Além de ser alguém que escreve, que tem no romance a sua vocação, Carola estuda literatura e se propõe a desdobrá-la. A respeito desse assunto, ela reflete sobre conceitos, técnicas e faz perguntas. Por que separar a literatura em gêneros? Quais são as dificuldades de pensar um texto mais dinâmico, um “permatexto” como propõe a autora? Nessa concepção, as estruturas narrativas compreenderiam diversos gêneros (poesia, ficção, ficção científica, biografia, ensaio, etc.), capazes de se retroalimentarem, “formando, como as plantas, um sistema autossustentável”.

Em relação aos questionamentos que nos provocam durante o livro, um dos que mais me intrigou está no trecho em que Carola analisa os motivos do surrealismo não ter se consolidado na literatura da mesma forma como aconteceu nas artes visuais. Não haveria espaço para as loucuras do inconsciente na literatura? A resposta vem, como muito me agrada, em forma de mais perguntas, uma delas transcrevo aqui: “Por que na literatura, assim como em outras artes, a técnica não pode ser um saber já adquirido do qual, por isso mesmo, podemos nos afastar? ”.

Aos que se aventuram pela escrita (como é o meu caso), entendo o livro como um convite a desdobrar o fazer literário, observar as estruturas, os conceitos e refletir sobre tudo isso, em busca de algo essencial que é encontrar um caminho próprio. Mas é claro que podemos aplicar tais noções a outras áreas. Esses dias li a seguinte frase: “A prática não é apenas importante para a arte, ela é a própria arte”. Eu diria que refletir sobre o que se pratica (desdobrar as ações) também é um exercício que liberta a existência e nossos fazeres.

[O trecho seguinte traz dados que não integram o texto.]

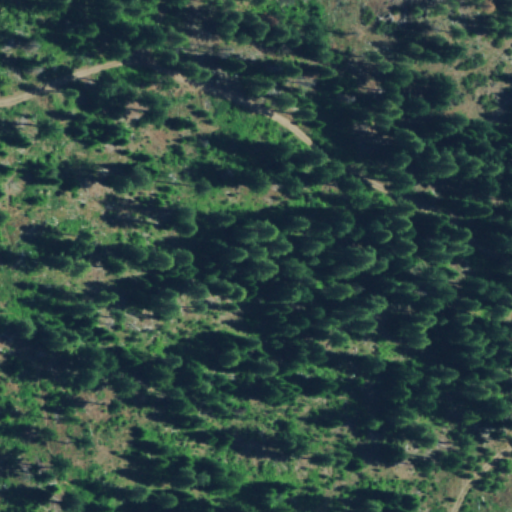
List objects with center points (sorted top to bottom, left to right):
road: (267, 108)
road: (46, 409)
road: (478, 472)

Existem muitos dragões, eu sei, e não é tão simples desdobrá-los porque, às vezes, estamos impregnados pelo desejo – nem sempre consciente – da zona de conforto. Em “O mundo desdobrável”, Carola Saavedra desfaz as dobras até encontrar novamente a folha que deu origem ao bicho. Tanto na arte quanto fora dela, algumas respostas só aparecem quando nos propomos a refazer o caminho, sem medo da criatura nova que, em algum momento, teremos nas mãos.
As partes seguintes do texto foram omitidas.